■ To be done ■
1 - In the text on Ezekiel 29, around which of Ezekiel's birthdays did this oracle about Egypt come?
2 - Transcribe the part of the text on Ezekiel 29 starting with "Some 17 years" and going on through "(Ezekiel 29:9 ESV).".

■ Source document ■
····················
Lord of All

17 In the twenty-seventh year, in the first month, on the first day of the month, the word of the Lord came to me: 18 “Son of man, Nebuchadnezzar king of Babylon made his army labor hard against Tyre. Every head was made bald, and every shoulder was rubbed bare, yet neither he nor his army got anything from Tyre to pay for the labor that he had performed against her. 19 Therefore thus says the Lord God: Behold, I will give the land of Egypt to Nebuchadnezzar king of Babylon; and he shall carry off its wealth and despoil it and plunder it; and it shall be the wages for his army. 20 I have given him the land of Egypt as his payment for which he labored, because they worked for me, declares the Lord God.

21 “On that day I will cause a horn to spring up for the house of Israel, and I will open your lips among them. Then they will know that I am the Lord.” Ezekiel 29:17-21 ESV

Some 17 years later, Ezekiel received yet another oracle from God concerning Egypt, and this one came sometime around his 50th birthday. The prophet placed it immediately after the prior message to identify Babylon as the source of Egypt’s fall. King Nebuchadnezzar would be the one wielding the sword against Pharaoh and his people. The same nation that brought about the end of Judah and Tyre would sweep down on the unsuspecting citizens of Egypt, “and the land of Egypt shall be a desolation and a waste” (Ezekiel 29:9 ESV).
····················
■ Information provided ■
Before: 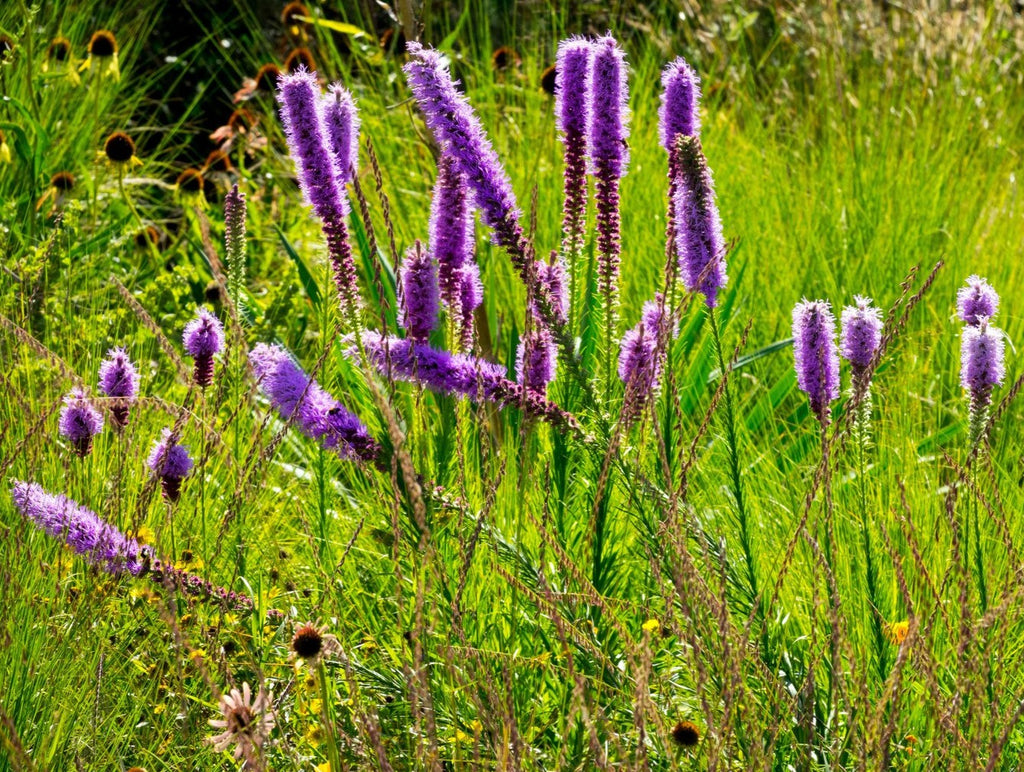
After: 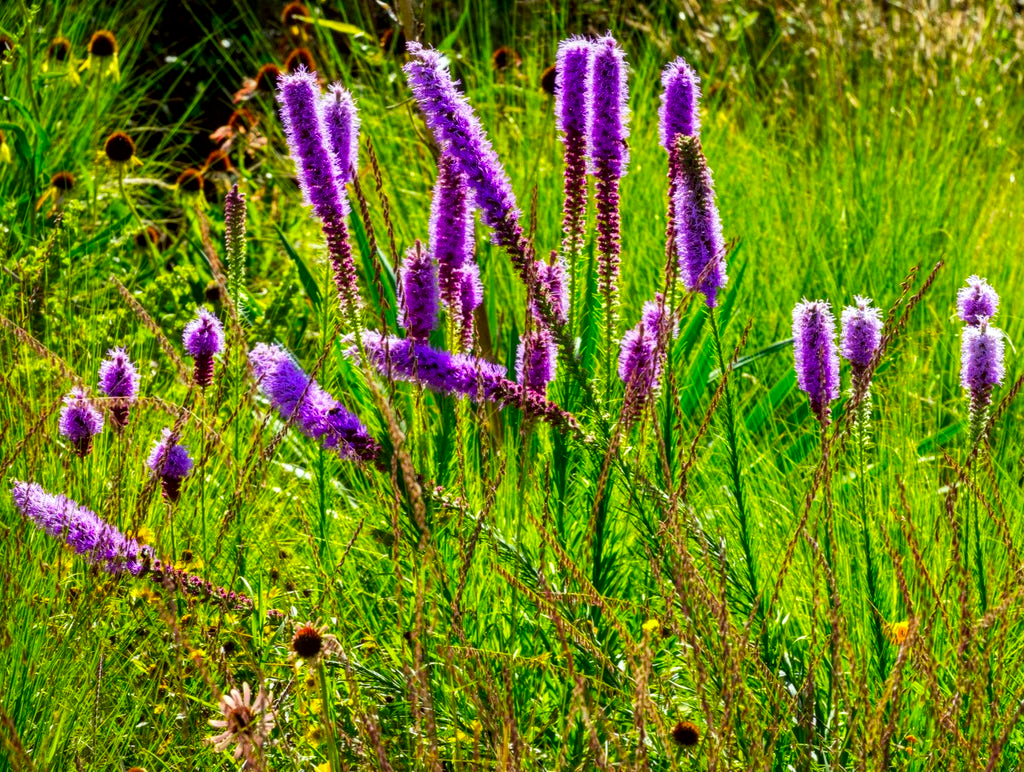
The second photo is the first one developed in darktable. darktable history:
····················
■ Answers for the tasks ■
1 - Around his 50th birthday.

2 -
Some 17 years later, Ezekiel received yet another oracle from God concerning Egypt, and this one came sometime around his 50th birthday. The prophet placed it immediately after the prior message to identify Babylon as the source of Egypt’s fall. King Nebuchadnezzar would be the one wielding the sword against Pharaoh and his people. The same nation that brought about the end of Judah and Tyre would sweep down on the unsuspecting citizens of Egypt, “and the land of Egypt shall be a desolation and a waste” (Ezekiel 29:9 ESV).